Erika Meitner
This place is all orange sky,
drilling rigs, and bunchgrass.
A boy chucks a Chinese star
at a flattened cardboard box
near a pickup window’s decal:
Drillin’ Deep | Pumpin’ Hard.
Outside his camper the ground
around him is entirely white.
He watches the yellow bus pass.
The man in the classroom says,
At the top of your paper I want
you to write this: I think oil is…
His ellipses look like snow and
the children speak to the ellipses:
(When he sits in the chair, he leaves
a greasy mark) (His back is always
hurting) (He doesn’t come home
any more like he used to). Their
fathers are oil rigs and pumpjacks.
Their fathers are nodding donkeys,
dinosaurs, thirsty birds constellating
the night sky, then burnished sky,
and they are peering through slatted
blinds in a camper’s window
at so many headlights—pickups and
faces of black cargo trains, bullet containers
scraping through every intersection
in town hourly, and town is one neon sign:
Heartbreakers with its unk unk unk
pulsing and thrusting into the street.
The up stroke. The down stroke.
We had never seen the pumps so close.
What amazed us the most? The flames
coming straight from the ground.
We’re all here for the work,
she says while scrubbing a sink
like a horsehead pump, like
an automatic hammer or an arm
folding up and down at a blood-draw,
trying to get things flowing—
pressing gauze to the place needle
entered skin.
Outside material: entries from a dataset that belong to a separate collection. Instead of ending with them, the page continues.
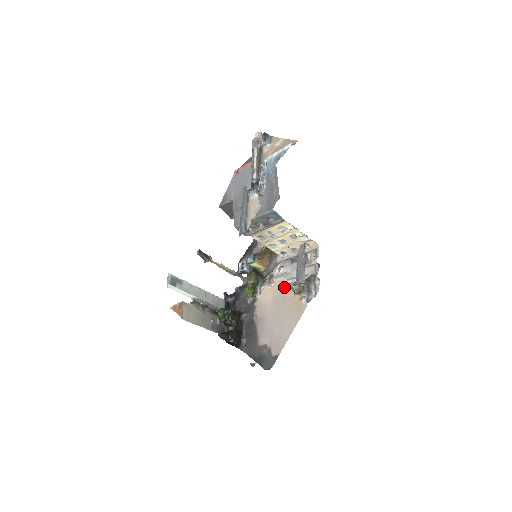
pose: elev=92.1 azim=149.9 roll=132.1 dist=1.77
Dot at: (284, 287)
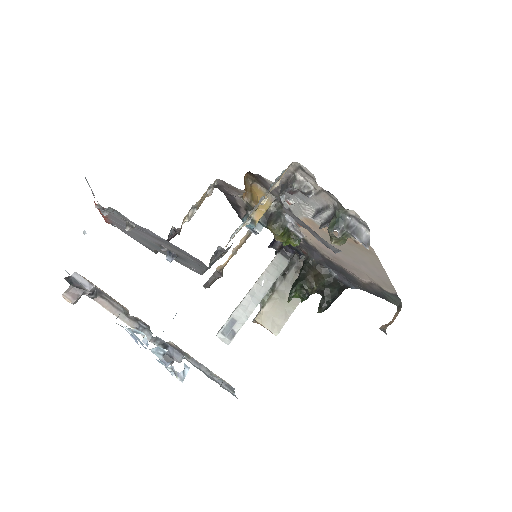
Dot at: occluded
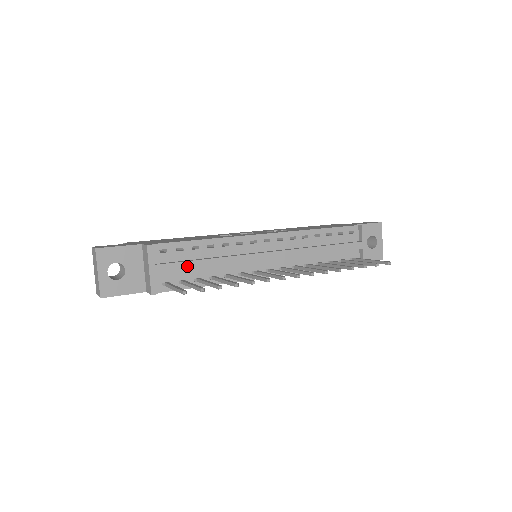
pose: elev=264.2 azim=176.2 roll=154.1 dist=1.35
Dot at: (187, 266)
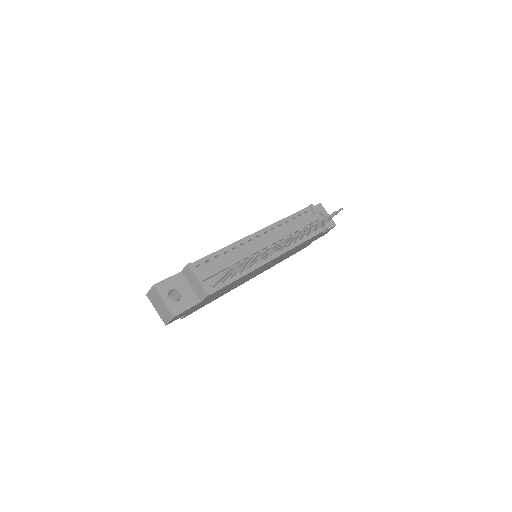
Dot at: (219, 269)
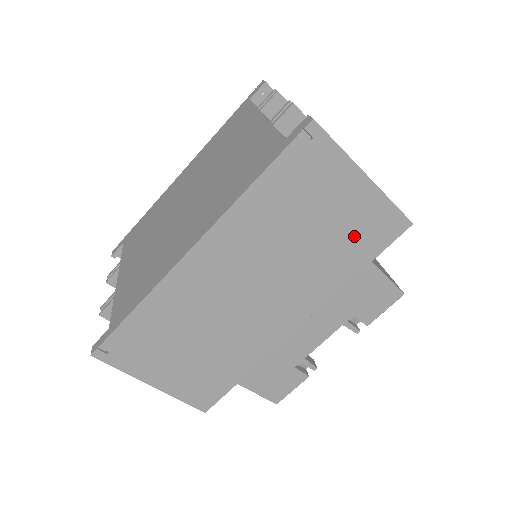
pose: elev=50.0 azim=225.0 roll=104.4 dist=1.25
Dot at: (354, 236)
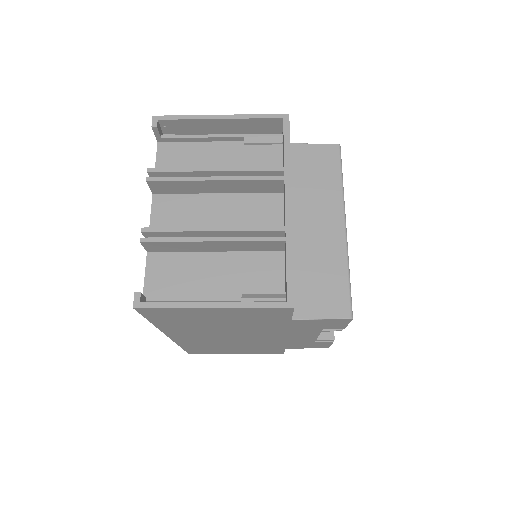
Dot at: (255, 318)
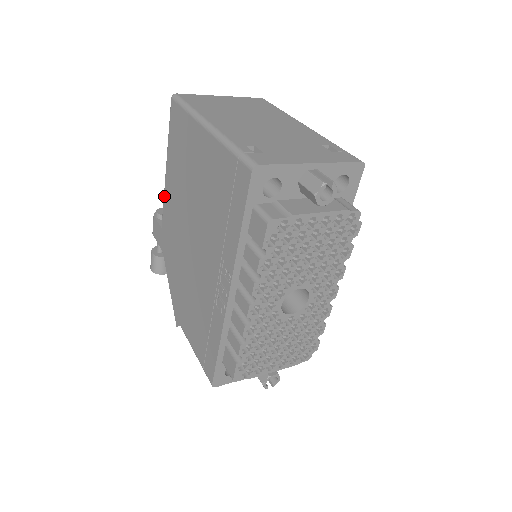
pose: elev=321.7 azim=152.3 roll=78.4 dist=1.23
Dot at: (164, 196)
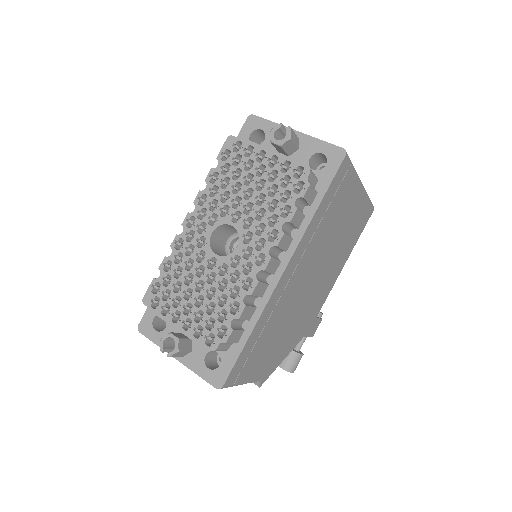
Dot at: occluded
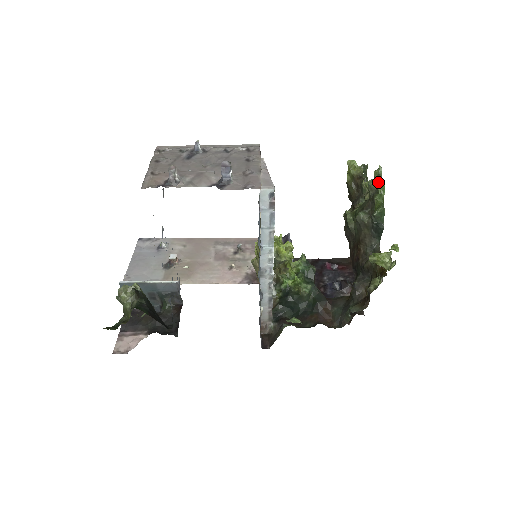
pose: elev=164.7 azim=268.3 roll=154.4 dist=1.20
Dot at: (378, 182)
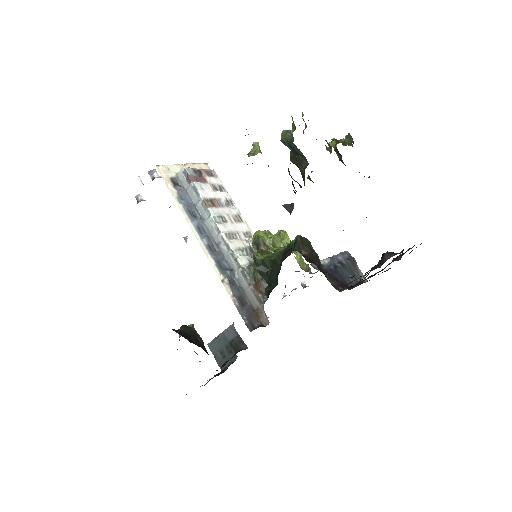
Dot at: occluded
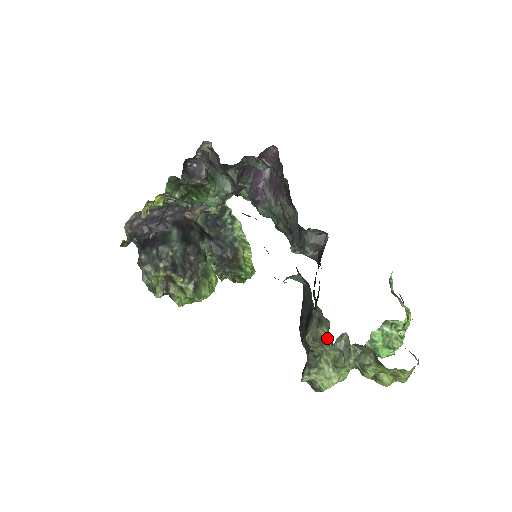
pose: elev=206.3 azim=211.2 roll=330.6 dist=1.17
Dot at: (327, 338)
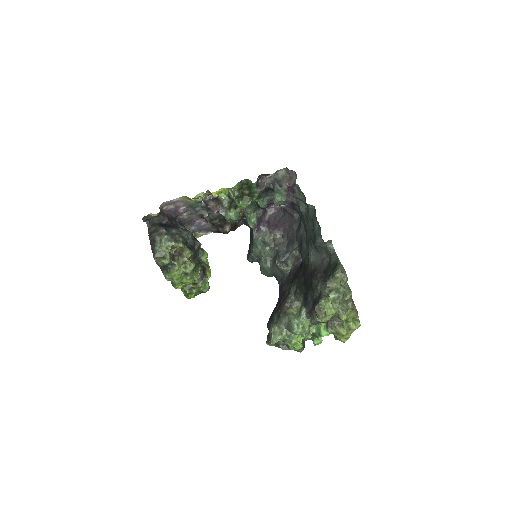
Dot at: (304, 308)
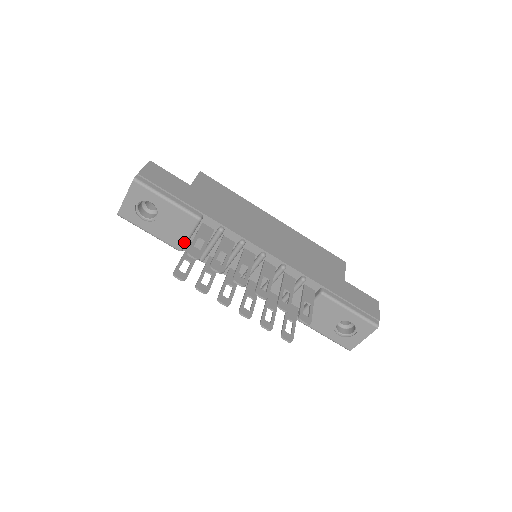
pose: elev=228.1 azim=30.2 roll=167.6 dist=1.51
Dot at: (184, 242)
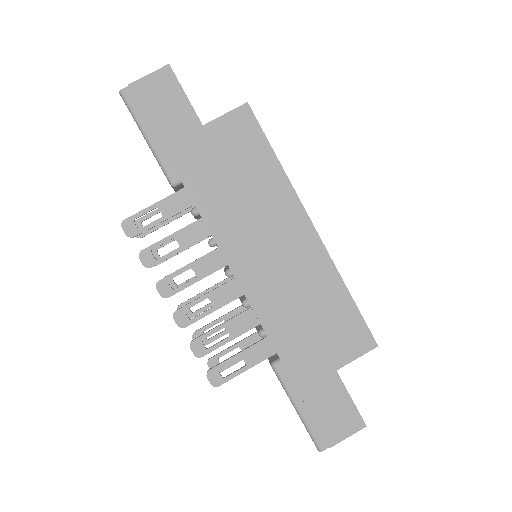
Dot at: occluded
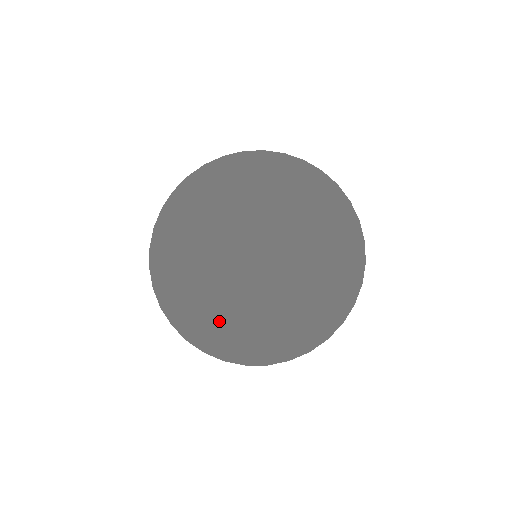
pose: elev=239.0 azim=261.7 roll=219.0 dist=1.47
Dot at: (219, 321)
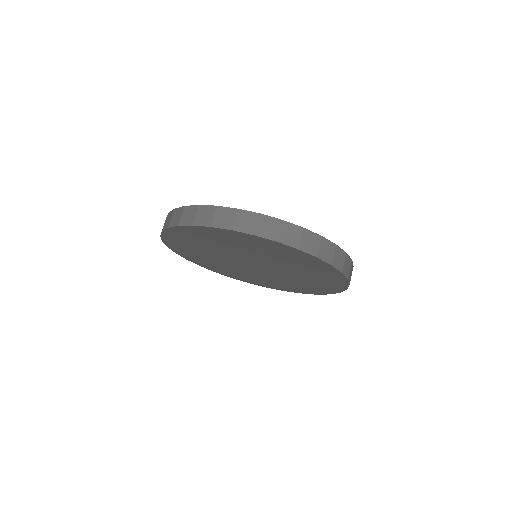
Dot at: (274, 284)
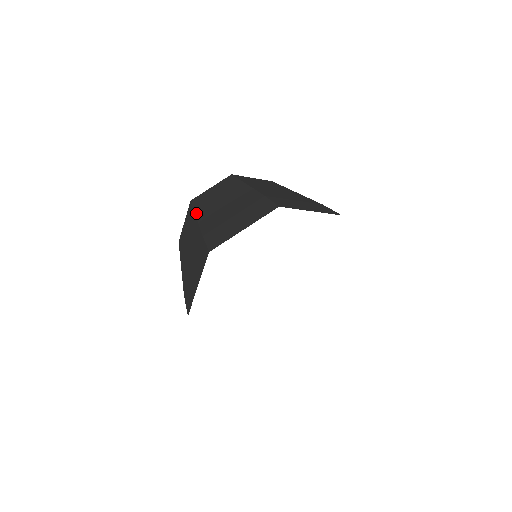
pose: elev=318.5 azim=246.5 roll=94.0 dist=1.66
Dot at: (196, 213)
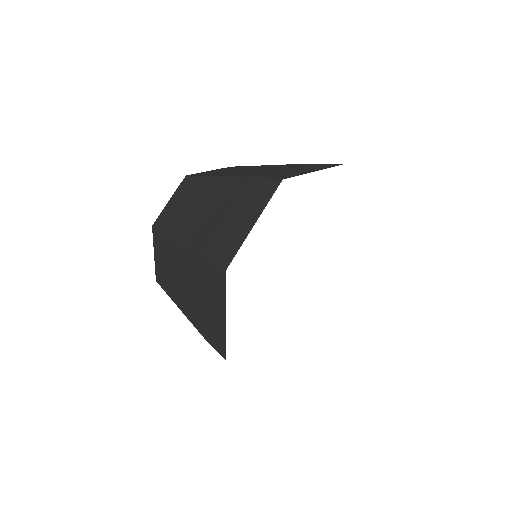
Dot at: (212, 175)
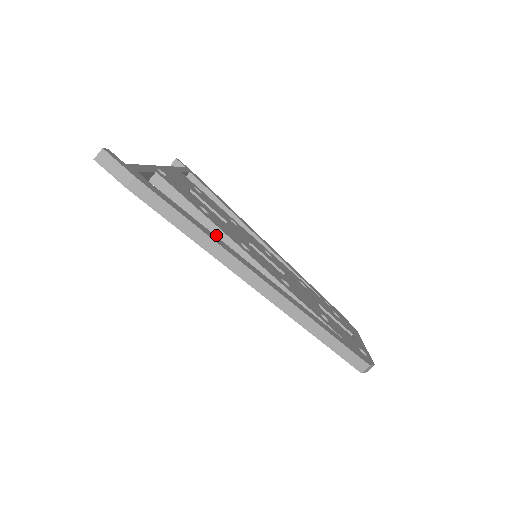
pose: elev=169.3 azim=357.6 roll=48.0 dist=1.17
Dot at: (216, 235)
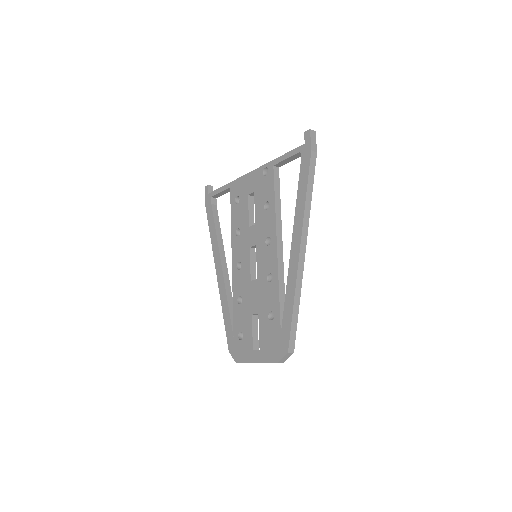
Dot at: (278, 218)
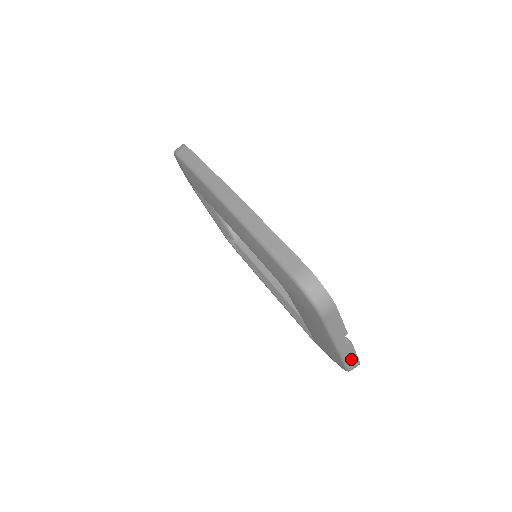
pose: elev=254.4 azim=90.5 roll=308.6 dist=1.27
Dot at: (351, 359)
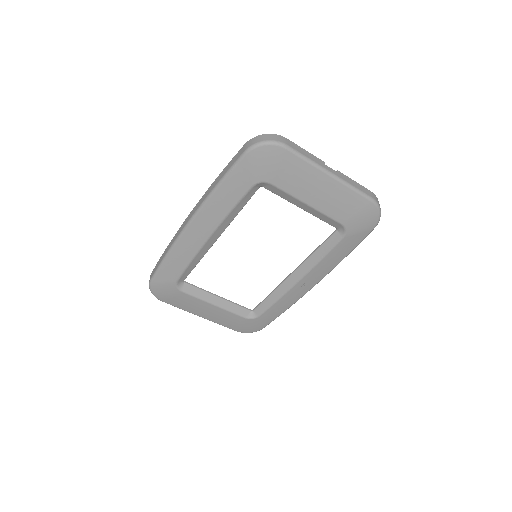
Dot at: (360, 188)
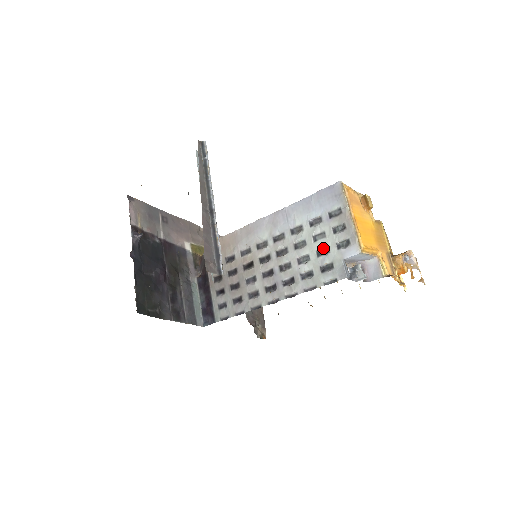
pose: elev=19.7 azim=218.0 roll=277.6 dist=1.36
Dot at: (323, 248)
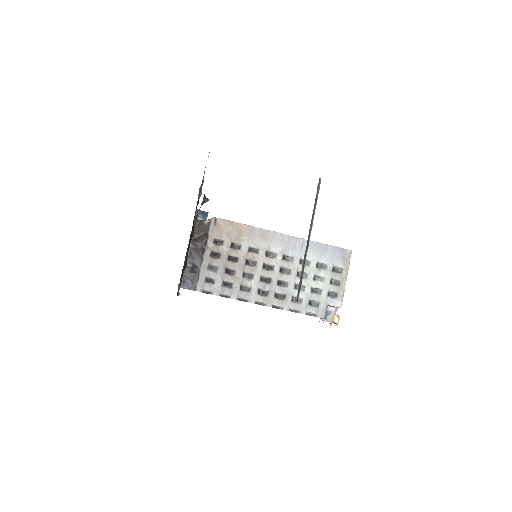
Dot at: (317, 288)
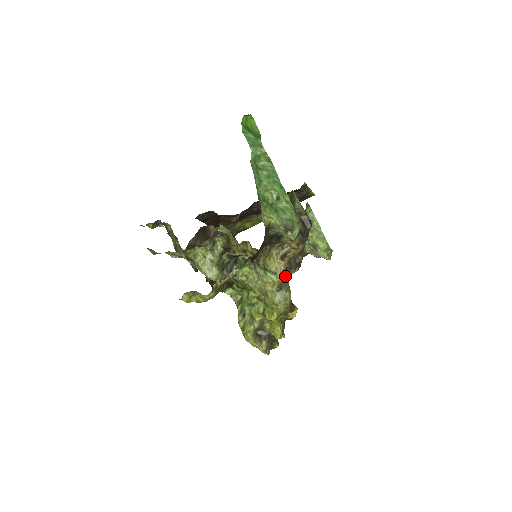
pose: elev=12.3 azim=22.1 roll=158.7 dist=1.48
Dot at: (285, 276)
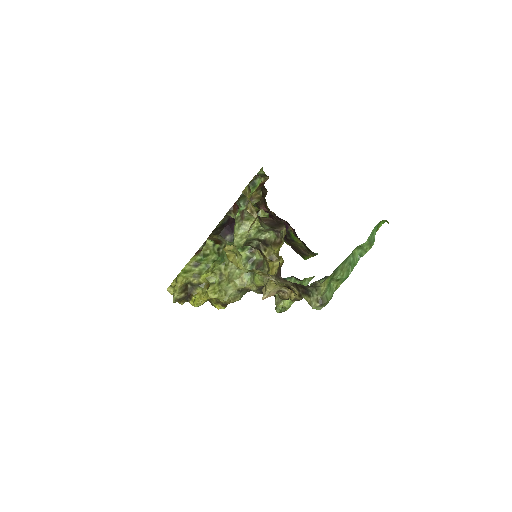
Dot at: (253, 290)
Birds chirp everywhere
at dawn, no matter how frozen.
A girl makes angels on a makeshift
ice rink in her black winter coat.
Her arms and legs move in arcs,
threads drawing something
from the earth.
As part of my graduate workshop in poetry, I often have my students engage with other modes of art either as participants or spectators: dance, drawing, visual art exhibits, experimental composition, bookmaking, hip hop, theater, opera, and film. A few years ago, we all watched the short documentary White Earth, which is an academy-award-nominated 20-minute film about the oil boom in a town called White Earth, North Dakota, told via the perspective of three different kids, and an immigrant mother. We all took notes and wrote while the film was playing; I do the engagements, along with my students. My poem came from that class session, and it's a narration of the images, and even some of the dialogue in the film. In editing the poem though, I had to do a lot of research on the nomenclature of the machinery used to raise crude oil from wells, as I didn't know what to call anything I saw on screen—and the names are amazing, and they all made it into the poem. I think the poem is a metaphor for something larger—for the ways we're tied to the earth, and how we often abuse these ties. As someone who's lived in Appalachian coal country for the last twelve years, much of this landscape and the ways the residents encountered it felt very familiar.
Erika Meitner is the author of five books of poems, including Holy Moly Carry Me (BOA Editions); Copia (BOA Editions); and Ideal Cities (Harper Perennial), which was a 2009 National Poetry series winner. She is currently an associate professor of English at Virginia Tech, where she directs the MFA and undergraduate programs in creative writing.